6. Laparoscopy In the laparoscopic direct vision, the surface of the normal pancreas is yellow-white. Due to the special anatomical location of the head cancer, laparoscopy can only make a diagnosis based on indirect signs, which is characterized by a marked enlargement of the gallbladder, green liver. There are irregular lumps and deformations on the large curved side of the antrum, right reticular omental arteriovenous and pancreaticoduodenal varices and liver and abdominal metastasis. The direct signs of pancreatic and tail cancer are pancreatic masses. The surface has irregular small blood vessel hyperplasia with vascular interruption, stenosis and hard texture. The indirect signs are gastric coronary vein and gastric omentum varicose veins, retinal vascular dysfunction, green liver and gallbladder enlargement.

7. Pancreatic biopsy and cytology Preoperative or intraoperative fine needle aspiration pancreatic biopsy (FNA) is used to diagnose pancreatic cancer. Methods for obtaining pancreatic cells include:

1 through the duodenoscopy from the pancreatic duct, the duodenal wall directly puncture the pancreas;

2B ultrasound, CT or angiography guided percutaneous fine needle aspiration of pancreatic tissue;

3 Under the direct observation of the pancreas, Kim performed FNA examination on 30 patients with pancreatic lesions. The diagnostic accuracy was 80%, the specificity was 100%, the sensitivity was 79%, and the positive predictive value was 100%. One of the most effective methods of pancreatic cancer.

Diagnosis

Diagnosis and diagnosis of pancreatic cancer in the elderly

Differential diagnosis

1. Chronic pancreatitis with chronic upper abdominal distension, discomfort, dyspepsia, diarrhea, anorexia, weight loss, etc. The main clinical manifestations of chronic pancreatitis must be differentiated from pancreatic cancer, chronic pancreatitis often presents a chronic course, repeated History of acute attacks, diarrhea (or steatorrhea) is relatively rare, and jaundice is rare, and the condition is not progressively worsened or worsened. For example, X-ray abdominal plain film or B-mode ultrasound and CT examination found that the calcification point of the pancreas helps The diagnosis of chronic pancreatitis is sometimes difficult to identify. Even in the operation, the pancreas of chronic pancreatitis can be hard as a stone or a nodular change. If there is still difficulty in identifying the laparotomy, further deepening is required. Fine needle aspiration or pancreatic biopsy to identify.

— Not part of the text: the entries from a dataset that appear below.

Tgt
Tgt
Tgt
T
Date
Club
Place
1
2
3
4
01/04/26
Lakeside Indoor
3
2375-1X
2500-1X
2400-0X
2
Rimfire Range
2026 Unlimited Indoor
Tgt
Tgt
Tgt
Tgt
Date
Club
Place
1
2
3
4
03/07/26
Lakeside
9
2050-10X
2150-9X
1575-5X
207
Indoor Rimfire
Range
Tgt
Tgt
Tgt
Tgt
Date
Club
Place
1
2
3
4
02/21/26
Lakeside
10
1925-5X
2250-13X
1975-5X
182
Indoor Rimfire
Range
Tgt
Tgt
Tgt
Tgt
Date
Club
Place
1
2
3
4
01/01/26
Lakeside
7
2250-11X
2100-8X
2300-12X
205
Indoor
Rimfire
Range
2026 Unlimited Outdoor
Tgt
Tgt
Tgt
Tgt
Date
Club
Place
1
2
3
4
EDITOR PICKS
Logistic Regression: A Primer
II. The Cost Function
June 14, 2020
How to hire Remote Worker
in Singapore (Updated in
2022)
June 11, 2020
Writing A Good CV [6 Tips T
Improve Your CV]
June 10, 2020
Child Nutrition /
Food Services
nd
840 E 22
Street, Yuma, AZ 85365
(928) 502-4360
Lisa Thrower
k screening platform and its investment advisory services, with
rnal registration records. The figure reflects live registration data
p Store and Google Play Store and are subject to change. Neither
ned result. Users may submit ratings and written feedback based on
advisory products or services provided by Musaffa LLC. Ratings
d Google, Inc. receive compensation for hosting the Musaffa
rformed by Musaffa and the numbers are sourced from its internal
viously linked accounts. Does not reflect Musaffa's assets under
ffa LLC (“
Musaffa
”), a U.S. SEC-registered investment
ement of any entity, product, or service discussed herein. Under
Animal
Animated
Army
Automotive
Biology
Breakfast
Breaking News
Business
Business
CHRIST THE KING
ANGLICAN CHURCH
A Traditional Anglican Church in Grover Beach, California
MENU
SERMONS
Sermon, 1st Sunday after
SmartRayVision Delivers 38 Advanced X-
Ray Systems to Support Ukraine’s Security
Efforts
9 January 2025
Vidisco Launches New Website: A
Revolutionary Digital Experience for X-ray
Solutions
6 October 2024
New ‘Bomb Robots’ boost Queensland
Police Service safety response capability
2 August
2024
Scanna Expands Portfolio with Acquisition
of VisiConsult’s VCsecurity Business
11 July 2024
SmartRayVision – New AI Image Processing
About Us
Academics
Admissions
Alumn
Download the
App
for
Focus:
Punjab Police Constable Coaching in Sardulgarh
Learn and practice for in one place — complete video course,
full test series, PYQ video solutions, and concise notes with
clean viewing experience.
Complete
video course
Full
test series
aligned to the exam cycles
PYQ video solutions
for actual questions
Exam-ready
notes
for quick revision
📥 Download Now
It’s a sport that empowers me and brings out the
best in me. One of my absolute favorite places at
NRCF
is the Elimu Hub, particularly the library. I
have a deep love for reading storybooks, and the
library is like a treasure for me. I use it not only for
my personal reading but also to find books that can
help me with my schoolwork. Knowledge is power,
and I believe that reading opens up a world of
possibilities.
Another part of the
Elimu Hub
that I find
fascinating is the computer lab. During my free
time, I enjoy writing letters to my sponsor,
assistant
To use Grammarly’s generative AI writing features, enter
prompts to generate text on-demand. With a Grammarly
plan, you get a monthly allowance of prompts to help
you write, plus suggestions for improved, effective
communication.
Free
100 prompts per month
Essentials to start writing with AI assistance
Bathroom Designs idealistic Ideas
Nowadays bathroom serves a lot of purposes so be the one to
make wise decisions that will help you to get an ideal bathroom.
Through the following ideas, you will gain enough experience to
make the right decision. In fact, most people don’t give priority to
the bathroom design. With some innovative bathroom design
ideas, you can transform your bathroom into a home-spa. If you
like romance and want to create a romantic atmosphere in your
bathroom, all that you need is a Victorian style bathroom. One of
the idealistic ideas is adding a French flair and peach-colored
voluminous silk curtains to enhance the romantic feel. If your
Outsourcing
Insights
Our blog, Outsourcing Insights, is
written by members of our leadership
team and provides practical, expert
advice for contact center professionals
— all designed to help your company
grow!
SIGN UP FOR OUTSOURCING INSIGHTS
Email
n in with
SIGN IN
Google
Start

2.Vater ampullary carcinoma and common bile duct carcinoma, Vater ampulla and pancreatic head are located adjacent to each other, and the three occur, obstruction caused by pancreatic head cancer and ampullary carcinoma, common bile duct cancer and common bile duct stones. The identification of jaundice, such as the clinical manifestations of tumors, is very similar, but in terms of surgical efficacy and prognosis, common bile duct and ampullary carcinoma are better than pancreatic cancer, so differential diagnosis is necessary.